The carry is much older than the computer and a fundamental concept of arithmetics.

When we're going 5000 years back to ancient Sumerian mathematics and the invention of the abacus, the carry as a technical implement is already present - overflow in lower digits increases higher digits by one and resets the lower one. (hyper-retro-computing at its best, here...)

Most probably, the concept of a carry is even older than that - when you calculate using your fingers, you normally start using a carry quite intuitively once you get beyond 10.

The fact that the carry is only a carry flag in binary computers rather than a digit is only specific because computers are using binary arithmetics and thus only need one flag for one binary digit.

You could thus say it was the Neanderthal ten-finger computer that might have had it first.

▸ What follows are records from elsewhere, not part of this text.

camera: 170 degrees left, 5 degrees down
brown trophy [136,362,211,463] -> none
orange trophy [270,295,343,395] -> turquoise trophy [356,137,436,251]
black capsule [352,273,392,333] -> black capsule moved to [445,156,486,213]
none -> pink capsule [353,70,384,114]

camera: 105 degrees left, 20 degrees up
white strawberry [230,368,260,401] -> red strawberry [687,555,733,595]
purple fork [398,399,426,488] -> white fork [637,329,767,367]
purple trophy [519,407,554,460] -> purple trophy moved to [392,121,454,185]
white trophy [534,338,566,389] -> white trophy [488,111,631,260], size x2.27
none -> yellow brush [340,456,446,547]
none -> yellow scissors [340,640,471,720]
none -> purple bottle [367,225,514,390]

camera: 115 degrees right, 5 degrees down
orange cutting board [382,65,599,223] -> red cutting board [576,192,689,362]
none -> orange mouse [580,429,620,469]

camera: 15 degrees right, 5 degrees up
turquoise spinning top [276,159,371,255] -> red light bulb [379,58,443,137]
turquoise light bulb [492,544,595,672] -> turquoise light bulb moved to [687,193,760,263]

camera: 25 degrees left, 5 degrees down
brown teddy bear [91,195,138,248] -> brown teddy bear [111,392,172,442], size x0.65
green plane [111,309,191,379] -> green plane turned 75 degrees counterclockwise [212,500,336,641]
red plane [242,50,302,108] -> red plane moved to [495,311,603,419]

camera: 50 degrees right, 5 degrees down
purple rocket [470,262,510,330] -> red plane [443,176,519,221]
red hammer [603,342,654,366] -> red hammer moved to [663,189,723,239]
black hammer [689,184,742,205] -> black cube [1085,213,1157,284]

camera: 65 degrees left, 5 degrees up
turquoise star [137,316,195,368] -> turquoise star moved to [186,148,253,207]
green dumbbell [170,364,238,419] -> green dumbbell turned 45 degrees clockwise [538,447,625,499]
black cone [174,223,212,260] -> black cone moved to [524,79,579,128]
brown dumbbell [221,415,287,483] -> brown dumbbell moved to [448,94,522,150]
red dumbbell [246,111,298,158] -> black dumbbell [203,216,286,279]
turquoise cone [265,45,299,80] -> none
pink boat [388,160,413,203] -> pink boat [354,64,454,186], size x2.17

If you'd want a machine, it was definitely the abacus.

• Certainly the use of carry in hand computations predates computers, and is also used for mechanical or electronic computations within a register-sized quantity. In many early computing-machine designs, however the carry could only propagate for a fixed distance; my question is what early computers could propagate carry over arbitrary-sized quantities. Mar 8 '17 at 14:48

For the variable word-length computers, multi-precision arithmetic was the only mode of operation. The first computer among the listed in the wiki article, IBM 702, was announced in 1953.